### [Problem requirements]
Extract every line of the data that contains the string "label", matching case exactly.
>> Start Records for the task
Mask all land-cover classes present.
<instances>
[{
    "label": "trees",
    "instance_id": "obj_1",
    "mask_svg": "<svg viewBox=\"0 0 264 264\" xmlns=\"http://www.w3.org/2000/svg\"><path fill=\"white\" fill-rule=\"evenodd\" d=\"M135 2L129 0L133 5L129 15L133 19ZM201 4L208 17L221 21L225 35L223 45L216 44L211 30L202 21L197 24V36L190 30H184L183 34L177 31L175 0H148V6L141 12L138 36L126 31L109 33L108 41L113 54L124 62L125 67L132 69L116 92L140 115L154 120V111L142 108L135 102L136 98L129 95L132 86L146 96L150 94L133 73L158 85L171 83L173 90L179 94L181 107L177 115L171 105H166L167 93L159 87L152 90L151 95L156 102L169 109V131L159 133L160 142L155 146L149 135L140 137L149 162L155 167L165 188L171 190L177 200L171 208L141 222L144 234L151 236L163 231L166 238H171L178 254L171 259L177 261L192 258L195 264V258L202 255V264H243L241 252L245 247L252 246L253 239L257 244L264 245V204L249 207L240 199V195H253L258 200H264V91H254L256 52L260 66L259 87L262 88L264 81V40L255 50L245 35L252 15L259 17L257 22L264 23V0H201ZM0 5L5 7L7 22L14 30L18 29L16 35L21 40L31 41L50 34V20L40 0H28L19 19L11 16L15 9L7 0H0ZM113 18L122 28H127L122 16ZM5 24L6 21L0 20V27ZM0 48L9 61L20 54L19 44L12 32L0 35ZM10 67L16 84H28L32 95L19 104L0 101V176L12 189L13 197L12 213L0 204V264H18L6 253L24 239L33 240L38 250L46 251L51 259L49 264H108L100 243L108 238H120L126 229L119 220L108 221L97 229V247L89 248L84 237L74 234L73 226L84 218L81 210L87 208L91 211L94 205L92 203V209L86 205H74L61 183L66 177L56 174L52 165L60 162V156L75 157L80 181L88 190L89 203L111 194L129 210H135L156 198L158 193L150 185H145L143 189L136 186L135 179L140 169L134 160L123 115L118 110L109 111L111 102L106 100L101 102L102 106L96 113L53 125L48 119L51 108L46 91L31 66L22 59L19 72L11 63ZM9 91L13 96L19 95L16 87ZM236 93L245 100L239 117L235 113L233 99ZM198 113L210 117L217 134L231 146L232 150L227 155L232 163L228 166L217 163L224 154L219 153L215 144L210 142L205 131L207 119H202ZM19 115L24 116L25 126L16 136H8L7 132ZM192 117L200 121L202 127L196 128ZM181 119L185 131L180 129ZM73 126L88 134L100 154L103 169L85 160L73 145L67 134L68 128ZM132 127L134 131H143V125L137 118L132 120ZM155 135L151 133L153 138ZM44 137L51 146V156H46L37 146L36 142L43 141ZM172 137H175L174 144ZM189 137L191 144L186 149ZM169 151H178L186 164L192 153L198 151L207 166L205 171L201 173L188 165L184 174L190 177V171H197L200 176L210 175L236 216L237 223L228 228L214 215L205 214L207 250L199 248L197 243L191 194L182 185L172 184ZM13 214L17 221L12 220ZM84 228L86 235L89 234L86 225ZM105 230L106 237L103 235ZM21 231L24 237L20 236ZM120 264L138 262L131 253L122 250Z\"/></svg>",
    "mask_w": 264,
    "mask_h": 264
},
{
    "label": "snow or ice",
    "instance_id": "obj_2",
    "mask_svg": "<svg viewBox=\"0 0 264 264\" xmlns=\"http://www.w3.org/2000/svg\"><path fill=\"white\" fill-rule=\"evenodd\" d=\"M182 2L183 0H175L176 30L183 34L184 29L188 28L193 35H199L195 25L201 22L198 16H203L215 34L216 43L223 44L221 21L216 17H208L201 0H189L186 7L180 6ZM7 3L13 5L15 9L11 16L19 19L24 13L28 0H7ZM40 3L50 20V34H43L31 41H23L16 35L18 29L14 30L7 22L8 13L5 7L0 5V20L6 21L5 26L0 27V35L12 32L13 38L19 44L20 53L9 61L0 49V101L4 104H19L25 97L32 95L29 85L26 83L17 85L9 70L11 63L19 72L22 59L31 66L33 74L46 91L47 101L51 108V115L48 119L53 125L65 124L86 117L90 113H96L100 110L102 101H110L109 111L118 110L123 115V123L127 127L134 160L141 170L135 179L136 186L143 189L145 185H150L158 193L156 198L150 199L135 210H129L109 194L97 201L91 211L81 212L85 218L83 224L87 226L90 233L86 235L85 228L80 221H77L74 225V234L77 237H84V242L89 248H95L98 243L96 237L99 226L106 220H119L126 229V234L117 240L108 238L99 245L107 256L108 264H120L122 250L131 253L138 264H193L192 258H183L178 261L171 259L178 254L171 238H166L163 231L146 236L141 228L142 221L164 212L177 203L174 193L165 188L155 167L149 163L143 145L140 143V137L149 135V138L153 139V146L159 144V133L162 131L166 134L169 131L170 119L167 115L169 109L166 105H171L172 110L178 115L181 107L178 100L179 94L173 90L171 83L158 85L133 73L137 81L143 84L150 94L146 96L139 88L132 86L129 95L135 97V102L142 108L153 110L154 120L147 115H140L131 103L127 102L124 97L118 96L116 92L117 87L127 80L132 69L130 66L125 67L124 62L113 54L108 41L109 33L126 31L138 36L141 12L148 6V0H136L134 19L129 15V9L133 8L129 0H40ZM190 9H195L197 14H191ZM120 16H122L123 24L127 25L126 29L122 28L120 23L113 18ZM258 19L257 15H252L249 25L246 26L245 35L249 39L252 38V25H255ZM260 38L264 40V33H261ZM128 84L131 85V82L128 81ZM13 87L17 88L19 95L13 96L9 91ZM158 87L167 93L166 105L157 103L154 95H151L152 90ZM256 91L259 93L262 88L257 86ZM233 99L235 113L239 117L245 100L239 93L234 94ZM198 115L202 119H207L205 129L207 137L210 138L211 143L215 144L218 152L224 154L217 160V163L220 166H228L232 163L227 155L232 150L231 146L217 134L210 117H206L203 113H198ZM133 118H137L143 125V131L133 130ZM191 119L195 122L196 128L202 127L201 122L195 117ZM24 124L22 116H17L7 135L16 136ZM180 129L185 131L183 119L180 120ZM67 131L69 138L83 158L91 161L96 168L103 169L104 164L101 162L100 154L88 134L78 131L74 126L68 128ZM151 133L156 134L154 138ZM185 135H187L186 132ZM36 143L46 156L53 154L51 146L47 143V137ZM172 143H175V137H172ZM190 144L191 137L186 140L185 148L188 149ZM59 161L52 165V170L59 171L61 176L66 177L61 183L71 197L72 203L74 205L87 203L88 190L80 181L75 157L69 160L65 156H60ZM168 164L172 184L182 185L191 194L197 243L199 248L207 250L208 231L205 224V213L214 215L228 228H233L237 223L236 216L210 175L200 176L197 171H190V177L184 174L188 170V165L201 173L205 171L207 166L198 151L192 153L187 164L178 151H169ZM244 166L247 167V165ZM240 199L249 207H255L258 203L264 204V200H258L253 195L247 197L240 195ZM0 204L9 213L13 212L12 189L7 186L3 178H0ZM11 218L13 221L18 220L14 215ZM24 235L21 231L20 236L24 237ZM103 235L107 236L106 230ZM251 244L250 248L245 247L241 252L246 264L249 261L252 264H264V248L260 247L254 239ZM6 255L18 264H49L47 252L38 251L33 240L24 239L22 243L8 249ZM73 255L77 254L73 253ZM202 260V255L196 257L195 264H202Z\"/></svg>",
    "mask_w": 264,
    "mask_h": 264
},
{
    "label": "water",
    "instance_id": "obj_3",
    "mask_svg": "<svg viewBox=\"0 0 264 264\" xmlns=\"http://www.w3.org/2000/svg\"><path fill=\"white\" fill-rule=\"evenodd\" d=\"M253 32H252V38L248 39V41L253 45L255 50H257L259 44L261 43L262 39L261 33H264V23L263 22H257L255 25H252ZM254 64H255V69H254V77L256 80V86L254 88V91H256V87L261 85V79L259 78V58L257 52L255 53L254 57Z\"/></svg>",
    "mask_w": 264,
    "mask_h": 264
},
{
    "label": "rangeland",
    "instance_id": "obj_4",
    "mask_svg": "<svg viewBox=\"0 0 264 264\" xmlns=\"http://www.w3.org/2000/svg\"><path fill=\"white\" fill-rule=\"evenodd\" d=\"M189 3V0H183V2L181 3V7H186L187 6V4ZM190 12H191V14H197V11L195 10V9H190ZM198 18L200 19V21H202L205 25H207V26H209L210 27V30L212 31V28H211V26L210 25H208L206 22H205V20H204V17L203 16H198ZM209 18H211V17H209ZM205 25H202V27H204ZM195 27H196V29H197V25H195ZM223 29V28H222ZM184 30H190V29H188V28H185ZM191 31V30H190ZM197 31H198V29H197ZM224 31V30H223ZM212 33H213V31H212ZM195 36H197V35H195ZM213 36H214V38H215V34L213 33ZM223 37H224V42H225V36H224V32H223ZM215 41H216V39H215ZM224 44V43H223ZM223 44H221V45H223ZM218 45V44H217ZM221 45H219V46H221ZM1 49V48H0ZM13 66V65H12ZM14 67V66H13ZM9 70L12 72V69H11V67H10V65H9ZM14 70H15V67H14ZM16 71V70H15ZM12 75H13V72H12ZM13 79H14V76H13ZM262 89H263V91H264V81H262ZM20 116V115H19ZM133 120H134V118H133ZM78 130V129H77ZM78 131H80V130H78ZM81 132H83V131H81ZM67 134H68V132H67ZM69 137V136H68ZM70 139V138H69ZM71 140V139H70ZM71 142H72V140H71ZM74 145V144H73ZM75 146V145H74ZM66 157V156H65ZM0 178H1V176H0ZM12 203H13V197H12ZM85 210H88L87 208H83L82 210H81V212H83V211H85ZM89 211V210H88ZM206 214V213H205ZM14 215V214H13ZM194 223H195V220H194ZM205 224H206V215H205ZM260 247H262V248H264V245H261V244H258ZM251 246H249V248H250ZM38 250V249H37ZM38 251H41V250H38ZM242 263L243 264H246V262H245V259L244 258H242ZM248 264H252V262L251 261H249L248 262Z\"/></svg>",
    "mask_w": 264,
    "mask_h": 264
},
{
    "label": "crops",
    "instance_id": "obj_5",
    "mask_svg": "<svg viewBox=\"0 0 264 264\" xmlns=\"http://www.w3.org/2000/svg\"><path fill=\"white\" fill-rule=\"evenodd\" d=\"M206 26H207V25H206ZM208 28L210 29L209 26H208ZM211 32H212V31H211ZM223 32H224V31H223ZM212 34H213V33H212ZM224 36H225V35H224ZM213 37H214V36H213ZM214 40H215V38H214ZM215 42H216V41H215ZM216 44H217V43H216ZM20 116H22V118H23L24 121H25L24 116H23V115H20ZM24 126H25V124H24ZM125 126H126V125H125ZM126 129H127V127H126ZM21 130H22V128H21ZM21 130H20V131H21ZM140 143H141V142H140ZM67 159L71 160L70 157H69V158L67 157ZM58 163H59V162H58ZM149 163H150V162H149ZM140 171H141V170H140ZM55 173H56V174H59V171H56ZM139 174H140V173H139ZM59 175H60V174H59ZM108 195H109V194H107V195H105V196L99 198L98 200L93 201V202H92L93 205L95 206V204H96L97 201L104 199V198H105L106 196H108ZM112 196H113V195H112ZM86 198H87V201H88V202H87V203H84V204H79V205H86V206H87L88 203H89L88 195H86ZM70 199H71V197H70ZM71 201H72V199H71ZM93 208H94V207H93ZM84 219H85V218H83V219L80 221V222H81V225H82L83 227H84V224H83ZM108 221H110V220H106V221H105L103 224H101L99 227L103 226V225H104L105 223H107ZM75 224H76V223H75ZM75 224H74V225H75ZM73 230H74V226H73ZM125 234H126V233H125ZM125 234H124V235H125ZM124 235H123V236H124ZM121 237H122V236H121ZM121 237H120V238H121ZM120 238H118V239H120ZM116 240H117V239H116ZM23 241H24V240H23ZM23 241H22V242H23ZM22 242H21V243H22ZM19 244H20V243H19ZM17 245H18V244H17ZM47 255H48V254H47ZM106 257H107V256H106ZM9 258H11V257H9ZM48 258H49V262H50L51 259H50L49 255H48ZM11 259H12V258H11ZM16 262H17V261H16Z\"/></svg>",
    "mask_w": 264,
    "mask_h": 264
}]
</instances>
>> End Records for the task
### [Result of this task]
    "label": "trees",
    "label": "snow or ice",
    "label": "water",
    "label": "rangeland",
    "label": "crops",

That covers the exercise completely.